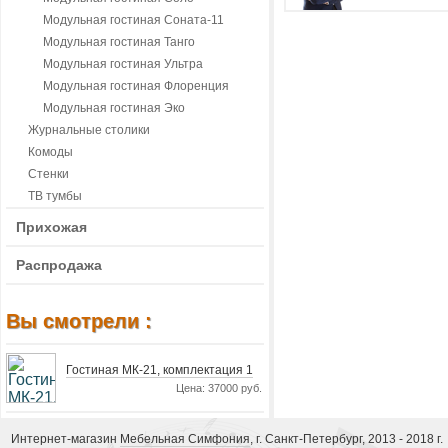
Модульная гостиная Соната-11
Модульная гостиная Танго
Модульная гостиная Ультра
Модульная гостиная Флоренция
Модульная гостиная Эко
Журнальные столики
Комоды
Стенки
ТВ тумбы
Прихожая
Распродажа
Вы смотрели :
Гостиная МК-21, комплектация 1
Цена: 37000 руб.
Интернет-магазин
Мебельная Симфония
, г. Санкт-Петербург, 2013 - 2018 г.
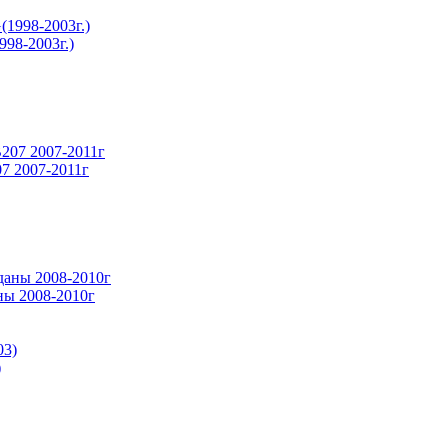
98-2003г.)
7 2007-2011г
ны 2008-2010г
)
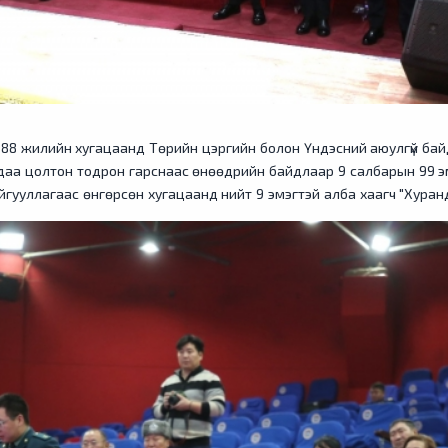
8 жилийн хугацаанд Төрийн цэргийн болон Үндэсний аюулгүй байдлы
аа цолтон тодрон гарснаас өнөөдрийн байдлаар 9 салбарын 99 эмэг
йгууллагаас өнгөрсөн хугацаанд нийт 9 эмэгтэй алба хаагч "Хуранд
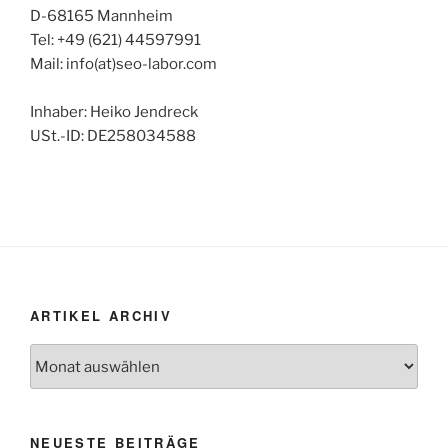
D-68165 Mannheim
Tel: +49 (621) 44597991
Mail: info(at)seo-labor.com
Inhaber: Heiko Jendreck
USt.-ID: DE258034588
ARTIKEL ARCHIV
Artikel
Archiv
NEUESTE BEITRÄGE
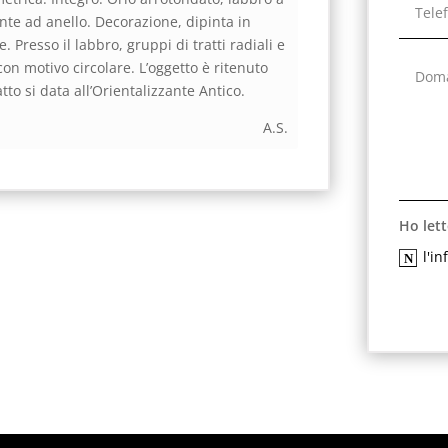
nte ad anello. Decorazione, dipinta in
 Presso il labbro, gruppi di tratti radiali e
con motivo circolare. L’oggetto è ritenuto
atto si data all’Orientalizzante Antico.
A.S.
Ho lett
l'i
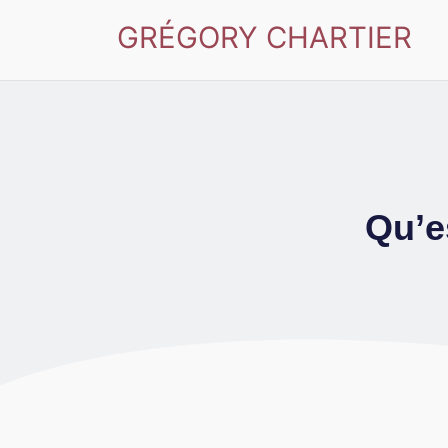
GRÉGORY CHARTIER
Qu’e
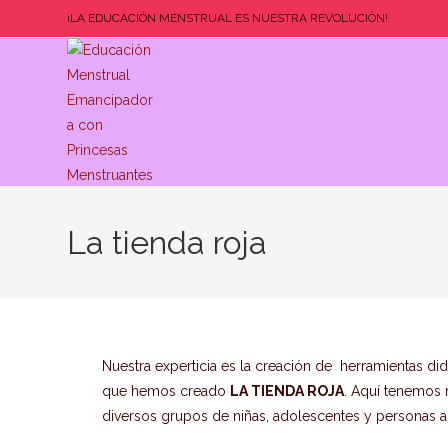
¡LA EDUCACIÓN MENSTRUAL ES NUESTRA REVOLUCIÓN!
La tienda roja
Nuestra experticia es la creación de herramientas di
que hemos creado
LA TIENDA ROJA
. Aquí tenemos 
diversos grupos de niñas, adolescentes y personas ad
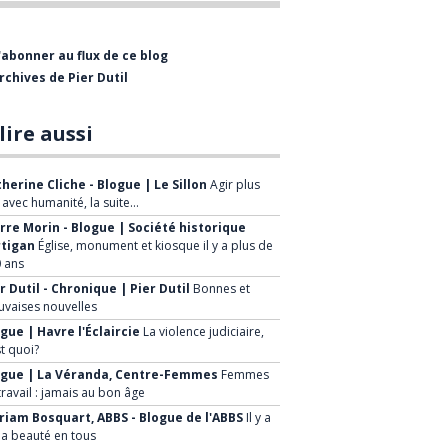
professionnelle comme
journaliste et rédacteur-en-
'abonner au flux de ce blog
chef de divers hebdomadaires,
rchives de Pier Dutil
dont l’Éclaireur-Progrès. J’ai
également collaboré à
lire aussi
plusieurs reprises à la radio et
à la télévision de Radio-
herine Cliche - Blogue | Le Sillon
Agir plus
Canada.
, avec humanité, la suite…
rre Morin - Blogue | Société historique
Après six ans, j’ai quitté le
rtigan
Église, monument et kiosque il y a plus de
 ans
journalisme pour me joindre
r Dutil - Chronique | Pier Dutil
Bonnes et
au Groupe Canam Manac où
vaises nouvelles
j’ai rempli diverses fonctions
gue | Havre l'Éclaircie
La violence judiciaire,
durant 22 ans. J’ai aussi
st quoi?
brièvement occupé des
ogue | La Véranda, Centre-Femmes
Femmes
travail : jamais au bon âge
fonctions chez Québécor et j’ai
iam Bosquart, ABBS - Blogue de l'ABBS
Il y a
été associé chez
la beauté en tous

◇ ◇ ◇ ◇ ◇

● Task to carry out: Print the material above once more, exactly, minus the pictures.

● Solution to this problem:
Модульная гостиная Соната-11
Модульная гостиная Танго
Модульная гостиная Ультра
Модульная гостиная Флоренция
Модульная гостиная Эко
Журнальные столики
Комоды
Стенки
ТВ тумбы
Прихожая
Распродажа
Вы смотрели :
Гостиная МК-21, комплектация 1
Цена: 37000 руб.
Интернет-магазин
Мебельная Симфония
, г. Санкт-Петербург, 2013 - 2018 г.
98-2003г.)
7 2007-2011г
ны 2008-2010г
)
8 жилийн хугацаанд Төрийн цэргийн болон Үндэсний аюулгүй байдлы
аа цолтон тодрон гарснаас өнөөдрийн байдлаар 9 салбарын 99 эмэг
йгууллагаас өнгөрсөн хугацаанд нийт 9 эмэгтэй алба хаагч "Хуранд
D-68165 Mannheim
Tel: +49 (621) 44597991
Mail: info(at)seo-labor.com
Inhaber: Heiko Jendreck
USt.-ID: DE258034588
ARTIKEL ARCHIV
Artikel
Archiv
NEUESTE BEITRÄGE
nte ad anello. Decorazione, dipinta in
 Presso il labbro, gruppi di tratti radiali e
con motivo circolare. L’oggetto è ritenuto
atto si data all’Orientalizzante Antico.
A.S.
Ho lett
l'i
GRÉGORY CHARTIER
Qu’e
¡LA EDUCACIÓN MENSTRUAL ES NUESTRA REVOLUCIÓN!
La tienda roja
Nuestra experticia es la creación de herramientas di
que hemos creado
LA TIENDA ROJA
. Aquí tenemos 
diversos grupos de niñas, adolescentes y personas ad
professionnelle comme
journaliste et rédacteur-en-
'abonner au flux de ce blog
chef de divers hebdomadaires,
rchives de Pier Dutil
dont l’Éclaireur-Progrès. J’ai
également collaboré à
lire aussi
plusieurs reprises à la radio et
à la télévision de Radio-
herine Cliche - Blogue | Le Sillon
Agir plus
Canada.
, avec humanité, la suite…
rre Morin - Blogue | Société historique
Après six ans, j’ai quitté le
rtigan
Église, monument et kiosque il y a plus de
 ans
journalisme pour me joindre
r Dutil - Chronique | Pier Dutil
Bonnes et
au Groupe Canam Manac où
vaises nouvelles
j’ai rempli diverses fonctions
gue | Havre l'Éclaircie
La violence judiciaire,
durant 22 ans. J’ai aussi
st quoi?
brièvement occupé des
ogue | La Véranda, Centre-Femmes
Femmes
travail : jamais au bon âge
fonctions chez Québécor et j’ai
iam Bosquart, ABBS - Blogue de l'ABBS
Il y a
été associé chez
la beauté en tous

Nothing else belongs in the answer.